450,000 sf high-pile storage warehouse, ESFR.
One side of the building has a railroad track running inside, 6' away from the exterior wall.. Builder claims that since the boxcars are not over 12' in height, fire department access doors are not required on that side of the building. According to the wall length, there should be 2 FF access doors required. There was a variance granted for additional travel distance so exit doors are not required either.
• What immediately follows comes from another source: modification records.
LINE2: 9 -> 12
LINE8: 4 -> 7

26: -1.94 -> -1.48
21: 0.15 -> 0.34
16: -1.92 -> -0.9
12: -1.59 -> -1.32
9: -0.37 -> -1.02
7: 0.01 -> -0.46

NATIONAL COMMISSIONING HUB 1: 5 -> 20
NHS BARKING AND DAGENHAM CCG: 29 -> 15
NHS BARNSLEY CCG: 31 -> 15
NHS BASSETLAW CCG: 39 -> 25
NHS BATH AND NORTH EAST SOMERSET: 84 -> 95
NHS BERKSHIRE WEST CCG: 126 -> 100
Where is the demarcation between the high-pile storage and boxcar area?


----------



## steveray (Jul 29, 2016)

Boxcars are storage if they are left there IMO....But I am not much of a fire guy...


----------



## cda (Jul 29, 2016)

momcat said:


> Hey, I looked at past postings before starting a new thread!
> 450,000 sf high-pile storage warehouse, ESFR.
> One side of the building has a railroad track running inside, 6' away from the exterior wall.. Builder claims that since the boxcars are not over 12' in height, fire department access doors are not required on that side of the building. According to the wall length, there should be 2 FF access doors required. There was a variance granted for additional travel distance so exit doors are not required either. Where is the demarcation between the high-pile storage and boxcar area?




So how many sq ft of the building is actual high piled?

How close to the railroad side is high piled??

Ships ladders work wonders


Which edition of IFC ??


----------



## cda (Jul 29, 2016)

I thought 3206.6 used to read different 

My call would be if high piled stock is accessible / very near those doors/ 25 feet

Doors shall be provided with ships ladder


----------